MIT Uses Shadows to Model 3D Scenes, Occluded Objects

A collaborative effort between MIT and Meta researchers has led to a new computer-vision technique that potentially allows self-driving cars to have a more comprehensive view of their surroundings, even seeing through obstacles like nearby vehicles.

The technique involves producing complete, three-dimensional models of a scene including sections not directly visible by employing just a single camera viewpoint. This method leverages shadow analysis to infer what occupies the hidden parts of the scene. They’re calling it PlatoNeRF, inspired by the allegory from Plato’s “Republic” wherein individuals interpret reality through shadows projected on a wall.

Harnessing both lidar and machine learning, PlatoNeRF can construct more precise 3D geometries compared to some current AI methods, and it outperforms them in areas with either intense ambient light or dark backdrops where shadows are less distinct. This technology could enhance autonomous vehicle safety, and also stands to benefit AR/VR technologies by simplifying room modelling for users and assisting warehouse robots in locating objects within cluttered spaces more efficiently.

One of the core insights of this research, according to Tzofi Klinghoffer—an MIT Media Lab graduate student and lead author of the CVPR paper presenting PlatoNeRF—lies in integrating multibounce lidar and machine learning. This combination unlocks new potentials and synergizes the strengths of each discipline.

Presented at the recent Conference on Computer Vision and Pattern Recognition in Seattle, Washington, this research confronts the challenge of full 3D reconstruction from a stationary camera position. While conventional machine-learning techniques may inaccurately create non-existent aspects within concealed segments, and other methods struggling to define shapes based on shadow-casting in colour imagery might falter under certain lighting, PlatoNeRF advances by using single-photon lidar technology.

PlatoNeRF’s approach captures light bouncing multiple times within a scene, thus gathering in-depth data, including details cast by secondary shadows. The system sequentially illuminates numerous points within the scene to compile comprehensive images that reconstruct the entire space in three dimensions.

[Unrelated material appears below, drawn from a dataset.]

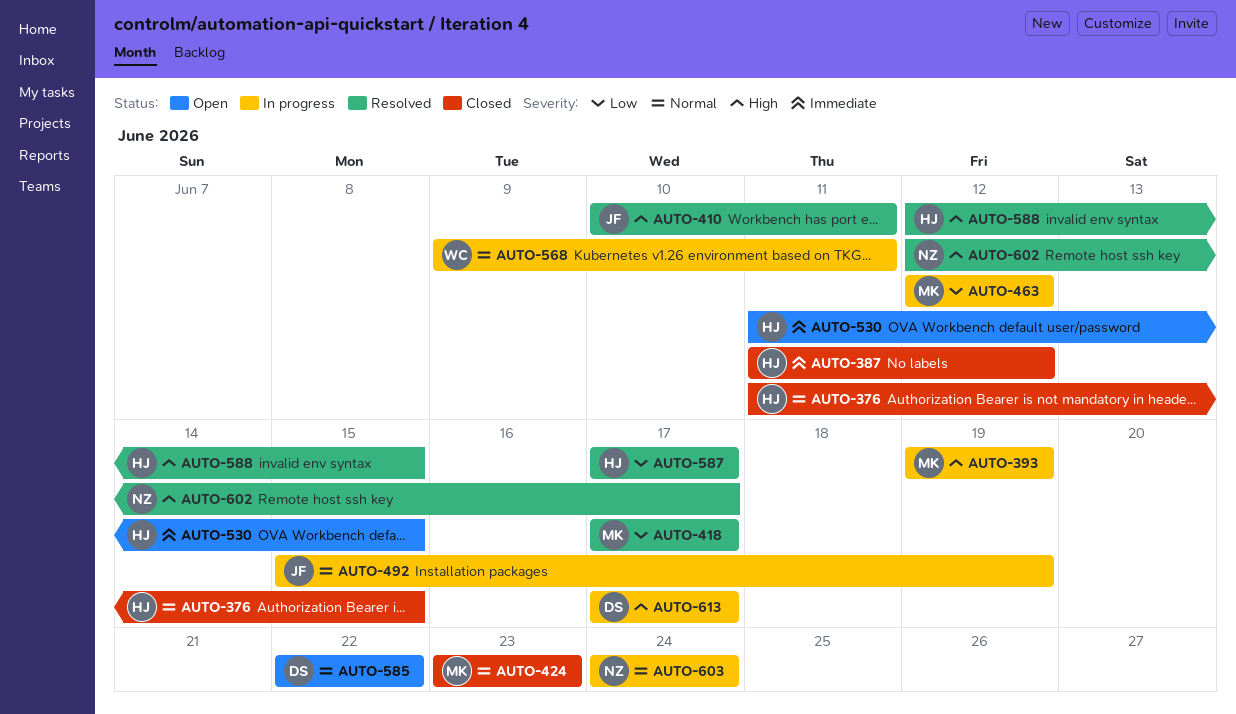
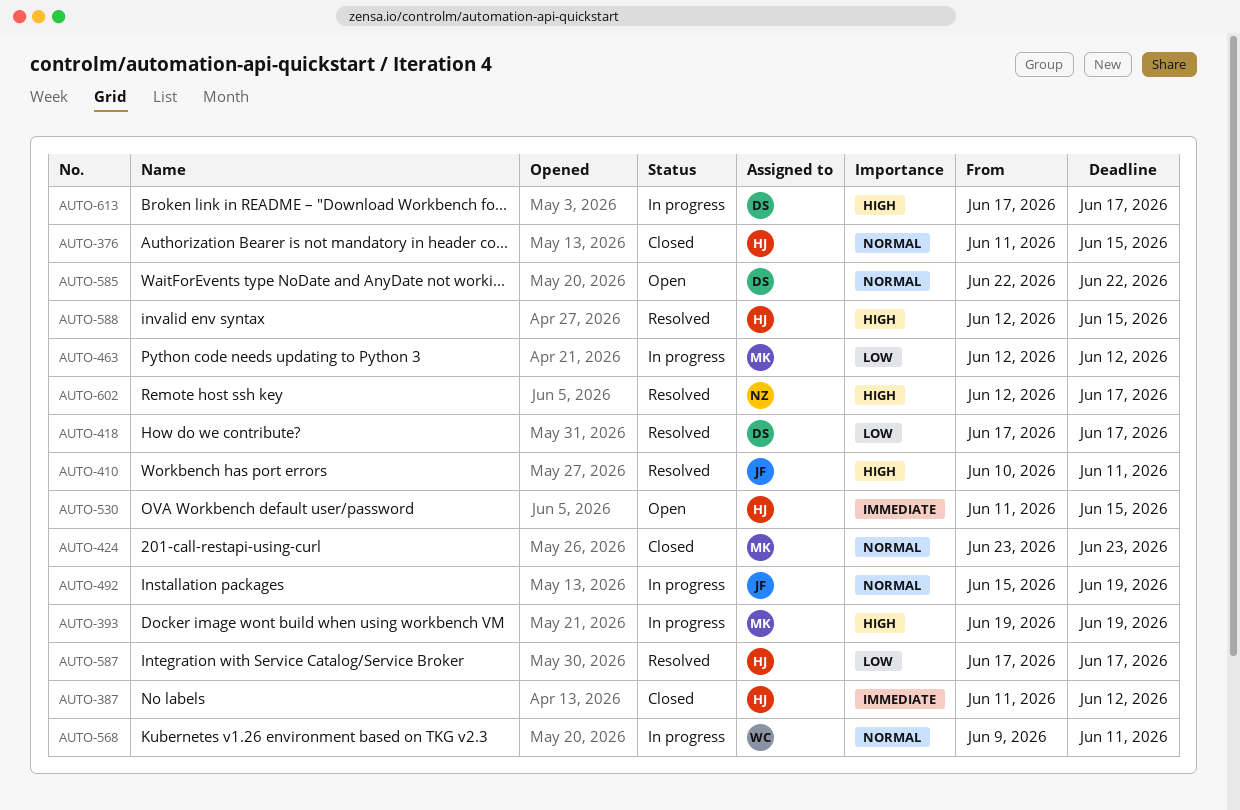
AUTO-418, owner: MK -> DS
AUTO-603: present -> none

Klinghoffer explains that every illumination point produces new shadows which, when combined with various light sources, helps to exclude occluded regions from the overall view, providing a clearer picture of what is actually present. Looking ahead, the MIT team seeks to explore further the benefits of tracking multiple light bounces and is poised to introduce deep learning enhancements along with incorporating color image analysis to enrich texture details in reconstructions.

DVN comment

PlatoNeRF, by integrating lidar with advanced machine learning algorithms, can generate more accurate 3D geometries than several existing AI techniques. Integrating multibounce propagation in lidar processing can enhance the characterization of objects, particularly if these objects are partially shadowed by first plane located objects. This innovation has clearly the potential to improve safety for self-driving cars and advance AR/VR technologies.